(Saved data entries)
——————————
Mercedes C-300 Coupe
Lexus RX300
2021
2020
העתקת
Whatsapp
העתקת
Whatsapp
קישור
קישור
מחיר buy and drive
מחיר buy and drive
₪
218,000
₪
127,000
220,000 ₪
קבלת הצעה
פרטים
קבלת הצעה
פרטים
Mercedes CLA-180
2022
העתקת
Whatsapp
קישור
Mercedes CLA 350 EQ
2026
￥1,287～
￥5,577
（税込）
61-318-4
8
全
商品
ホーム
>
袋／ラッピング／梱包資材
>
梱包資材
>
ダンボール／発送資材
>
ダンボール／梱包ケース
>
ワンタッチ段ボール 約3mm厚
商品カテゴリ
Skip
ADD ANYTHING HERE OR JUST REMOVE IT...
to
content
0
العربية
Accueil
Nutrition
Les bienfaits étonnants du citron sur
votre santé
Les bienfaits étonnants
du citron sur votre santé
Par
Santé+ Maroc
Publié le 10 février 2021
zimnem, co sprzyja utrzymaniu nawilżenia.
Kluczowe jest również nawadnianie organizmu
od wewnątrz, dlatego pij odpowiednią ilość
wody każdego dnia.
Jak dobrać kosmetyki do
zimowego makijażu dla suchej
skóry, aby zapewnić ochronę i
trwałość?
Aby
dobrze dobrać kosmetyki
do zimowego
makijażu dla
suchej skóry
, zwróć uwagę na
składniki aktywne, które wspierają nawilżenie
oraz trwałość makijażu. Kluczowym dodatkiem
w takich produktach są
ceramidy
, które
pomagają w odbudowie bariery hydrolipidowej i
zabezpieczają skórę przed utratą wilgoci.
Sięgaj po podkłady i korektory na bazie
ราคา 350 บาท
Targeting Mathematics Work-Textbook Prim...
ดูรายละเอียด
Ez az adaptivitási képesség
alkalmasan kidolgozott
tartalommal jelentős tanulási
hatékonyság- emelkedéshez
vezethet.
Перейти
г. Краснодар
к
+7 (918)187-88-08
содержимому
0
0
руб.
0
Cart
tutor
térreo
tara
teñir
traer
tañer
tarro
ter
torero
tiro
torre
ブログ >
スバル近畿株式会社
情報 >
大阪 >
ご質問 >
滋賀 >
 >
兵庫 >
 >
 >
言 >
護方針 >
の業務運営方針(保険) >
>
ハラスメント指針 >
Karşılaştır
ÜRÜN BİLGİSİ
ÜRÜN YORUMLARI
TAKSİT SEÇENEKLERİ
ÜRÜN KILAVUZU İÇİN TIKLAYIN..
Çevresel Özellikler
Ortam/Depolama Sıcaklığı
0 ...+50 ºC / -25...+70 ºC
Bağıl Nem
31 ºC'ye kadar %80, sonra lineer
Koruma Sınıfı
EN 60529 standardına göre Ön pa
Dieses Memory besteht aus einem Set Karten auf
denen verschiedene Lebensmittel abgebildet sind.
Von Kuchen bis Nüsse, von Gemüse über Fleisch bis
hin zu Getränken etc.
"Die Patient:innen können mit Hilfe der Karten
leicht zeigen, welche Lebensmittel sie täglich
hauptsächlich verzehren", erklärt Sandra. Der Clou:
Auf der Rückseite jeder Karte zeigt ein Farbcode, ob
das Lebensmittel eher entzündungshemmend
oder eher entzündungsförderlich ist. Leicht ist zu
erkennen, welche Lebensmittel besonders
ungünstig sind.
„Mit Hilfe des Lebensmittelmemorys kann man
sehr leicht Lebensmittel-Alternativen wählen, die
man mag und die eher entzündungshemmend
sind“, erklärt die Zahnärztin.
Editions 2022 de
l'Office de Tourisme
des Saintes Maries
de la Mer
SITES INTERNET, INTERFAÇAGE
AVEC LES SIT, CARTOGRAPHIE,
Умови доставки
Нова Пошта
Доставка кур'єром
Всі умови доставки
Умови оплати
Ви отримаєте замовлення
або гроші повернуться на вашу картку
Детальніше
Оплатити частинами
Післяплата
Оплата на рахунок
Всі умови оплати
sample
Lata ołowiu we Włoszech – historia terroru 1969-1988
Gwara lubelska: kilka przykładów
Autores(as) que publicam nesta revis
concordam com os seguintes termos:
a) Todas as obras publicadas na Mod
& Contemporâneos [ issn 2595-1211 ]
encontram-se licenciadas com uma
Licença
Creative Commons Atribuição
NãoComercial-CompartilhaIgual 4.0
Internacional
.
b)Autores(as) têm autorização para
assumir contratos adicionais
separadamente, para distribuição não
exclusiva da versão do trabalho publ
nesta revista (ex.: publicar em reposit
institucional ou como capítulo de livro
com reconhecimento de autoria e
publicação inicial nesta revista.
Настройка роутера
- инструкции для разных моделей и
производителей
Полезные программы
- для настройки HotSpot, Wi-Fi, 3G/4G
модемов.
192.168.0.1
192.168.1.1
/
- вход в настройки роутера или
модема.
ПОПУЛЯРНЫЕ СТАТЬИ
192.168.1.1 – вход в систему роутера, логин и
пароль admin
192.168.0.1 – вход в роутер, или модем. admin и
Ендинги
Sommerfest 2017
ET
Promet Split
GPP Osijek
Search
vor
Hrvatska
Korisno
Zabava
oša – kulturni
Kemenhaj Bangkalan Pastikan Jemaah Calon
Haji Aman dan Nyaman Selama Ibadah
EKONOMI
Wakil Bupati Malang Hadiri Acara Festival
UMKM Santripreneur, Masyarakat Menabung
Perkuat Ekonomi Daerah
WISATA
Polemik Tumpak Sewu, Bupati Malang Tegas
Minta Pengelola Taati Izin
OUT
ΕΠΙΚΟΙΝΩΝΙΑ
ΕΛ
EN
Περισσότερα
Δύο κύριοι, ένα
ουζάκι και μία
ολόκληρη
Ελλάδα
——————————
# What you have to do
Please find each line in the records above that holds the word "dobrać", and copy it.

# Answer to this task
Jak dobrać kosmetyki do
dobrze dobrać kosmetyki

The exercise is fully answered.